Now *given that* you've picked a message at random, and *know* it contains
x, but don't know anything else, what's the probability it's spam (== what's
P(S|X)?).  Well, it has to be one of the 100 spam messages that contains x,
or one of the 100 non-spam messages that contains x.  They're all equally
likely, so

    P(S|X) = (100+100)/200 = 1/2
and
    P(S|Y) = (500+500)/500 = 1/2

too by the same reasoning.  P(not-S|X) and P(not-S|Y) are also 1/2 each.

So far, there's nothing a reasonable person can argue with.  Given that this
is our universe, these numbers fall directly out of what reasonable people
agree "probability" means.

When it comes to P(S|X and Y), life is more difficult.  If we *agree* to
assume that word probabilities are independent (which is itself dubious, but
has the virtue of appearing to work pretty well anyway), then the number of
messages in the spam corpus we can expect to contain both X and Y is

    P(X|S)*P(Y|S)*number_spams = (1/10)*(1/2)*1000 = 50

Similarly the # of non-spam messages we can expect to contain both X and Y
is

    (1/20)*(1/4)*2000 = 25

Since that's all the messages that contain both X and Y, the probability
that a message containing both X and Y is spam is

    P(S | X and Y) = 50/(50 + 25) = 2/3

Note that this agrees with the formula whose derivation I spelled out from
first principles:

                P(S|X)*P(S|Y)/P(S)
 --------------------------------------------------- =
 P(S|X)*P(S|Y)/P(S) + P(not-S|X)*P(not-S|Y)/P(not-S)

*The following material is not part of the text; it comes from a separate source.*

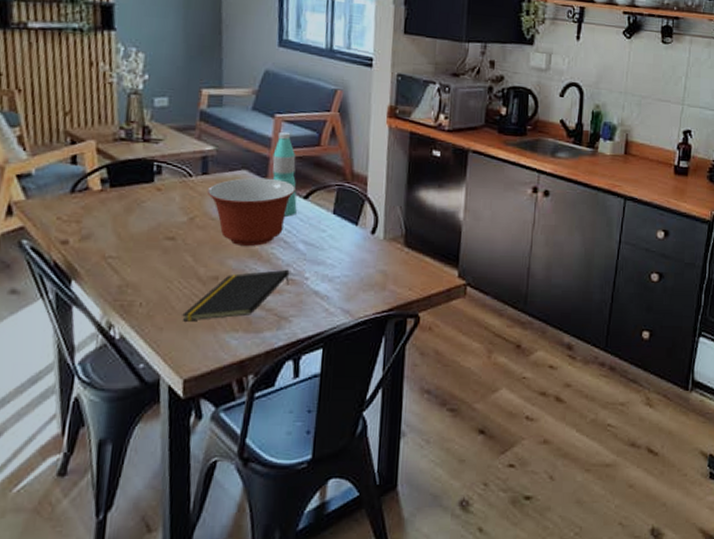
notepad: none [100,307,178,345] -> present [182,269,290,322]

                (1/2)*(1/2)/(1/3)         2
 -------------------------------------- = -
 (1/2)*(1/2)/(1/3)  + (1/2)*(1/2)/(2/3)   3

It's educational to work through Graham's formulation on the same example.
To start with, P(S|X) is approximated by a different means, and fudging the
"good count" by a factor of 2, giving

    P'(S|X) = (100/1000) / (100/1000 + 2*100/2000) = 1/2

and similarly for P'(S|Y).  These are the same probabilities I gave above,
but the only reason they're the same is because I deliberately picked a spam
corpus size exactly half the size of the non-spam corpus, knowing in advance
that this factor-of-2 fudge would make the results the same in the end.  The
only difference in what's computed then is in the scoring step, where
Graham's formulation computes

    P'(S | X and Y) =  (1/2)*(1/2)/((1/2)*(1/2)+(1/2)*(1/2)) = 1/2

instead of the 2/3 that's actually true in this universe.  If the corpus
sizes diverge more, the discrepancies at the end grow too, and the way of
computing P(S|X) at the start also diverges.

Is that good or bad?  I say no more now than that it's dubious <wink>.

> But the more interesting Python question:  I'm running into some
> performance problems with my implementation.  Details:

English never helps with these.  Whittle it down and post actual code to
comp.lang.python for help.  Or study the sandbox code in the CVS repository
(see the Subject line of this msg) -- it's not having any speed problems.